Officials of the District Directorate of Agriculture, District Assembly and the National Disaster Management Organization (NADMO) who on anonymity observed that household leased their lands out for the mining activities and land size for domestic crop production had reduced because of the mining activities. The average yields of the households before the mining has reduced because of the mining activities.

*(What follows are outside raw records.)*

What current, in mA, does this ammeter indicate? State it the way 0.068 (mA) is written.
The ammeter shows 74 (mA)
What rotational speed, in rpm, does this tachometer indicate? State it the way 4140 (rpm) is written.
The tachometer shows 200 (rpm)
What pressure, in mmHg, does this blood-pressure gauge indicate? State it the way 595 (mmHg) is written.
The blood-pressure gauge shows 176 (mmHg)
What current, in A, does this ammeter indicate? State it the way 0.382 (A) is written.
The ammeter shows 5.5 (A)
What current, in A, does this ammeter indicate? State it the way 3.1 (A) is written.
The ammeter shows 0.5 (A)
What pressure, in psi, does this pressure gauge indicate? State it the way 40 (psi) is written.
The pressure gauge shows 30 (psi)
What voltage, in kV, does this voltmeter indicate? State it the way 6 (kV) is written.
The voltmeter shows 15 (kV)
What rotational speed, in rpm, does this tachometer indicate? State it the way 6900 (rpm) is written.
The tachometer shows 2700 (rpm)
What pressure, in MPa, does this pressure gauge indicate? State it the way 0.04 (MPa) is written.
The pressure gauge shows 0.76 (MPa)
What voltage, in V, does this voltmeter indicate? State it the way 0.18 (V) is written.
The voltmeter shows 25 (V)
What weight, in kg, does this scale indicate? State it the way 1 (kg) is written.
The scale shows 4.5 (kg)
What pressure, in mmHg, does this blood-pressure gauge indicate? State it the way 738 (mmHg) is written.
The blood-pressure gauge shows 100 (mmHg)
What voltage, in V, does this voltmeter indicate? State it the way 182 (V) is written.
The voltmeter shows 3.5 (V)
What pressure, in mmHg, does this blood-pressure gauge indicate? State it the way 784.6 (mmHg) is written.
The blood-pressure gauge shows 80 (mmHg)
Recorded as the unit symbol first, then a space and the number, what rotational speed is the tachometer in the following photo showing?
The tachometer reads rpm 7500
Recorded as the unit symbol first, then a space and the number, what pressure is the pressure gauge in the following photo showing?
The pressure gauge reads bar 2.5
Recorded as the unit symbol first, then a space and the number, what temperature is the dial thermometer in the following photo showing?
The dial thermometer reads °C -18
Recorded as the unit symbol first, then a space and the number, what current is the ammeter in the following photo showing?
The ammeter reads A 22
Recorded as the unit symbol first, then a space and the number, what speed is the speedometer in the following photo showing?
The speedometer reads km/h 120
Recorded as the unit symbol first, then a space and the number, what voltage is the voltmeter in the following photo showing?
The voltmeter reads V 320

Rice, one of the staple foods is no longer cultivated by many because most of the farmers leased out the lands that was used for rice production for the mining activities.

Reduced land size

They affirmed that the land size for food production has reduced due to constant demand on farmlands for mining activities in the area. Water bodies which serve as drinking water and also for irrigating crops has been polluted thereby households have to carry water to their farms. There is competition between farm labour and labour for mining. Uncovered pits breeds mosquitoes which could bring about malaria cases. Farm land has been degraded. It was obvious that mining has affected food availability in the households since they do not have food all year round as they used to have previously before the mining.

Conclusion

The Special Advisor to the Minister of Lands and Natural Resources, Mr Benjamin Aryee, has underscored the need for the government to take a holistic look at the approach it adopted in the fight against illegal mining if the desired impact is to be made. That is exactly the best antidote to remedy the situation.
Better results would have been achieved if the government had incorporated the Ghana National Association of Small-scale Miners (GNASSM) in the strategy to tackle the menace, instead of the wholesale ban on all forms of small-scale mining.

Considering what the government has done so far in fighting galamsey and the results that are showing, I am of the view that we left out the licensed small-scale miners too much in the approach that was adopted,” he said.

According to him, the government had a point in taking drastic measures to fight the menace because it was difficult to identify legitimate and illegitimate small-scale miners under the crisis situation.

Yet, if it looked at what existed a bit more, we could have found out that there were legitimate operators who were even fighting illegalities in the small-scale mining sector in their own small way.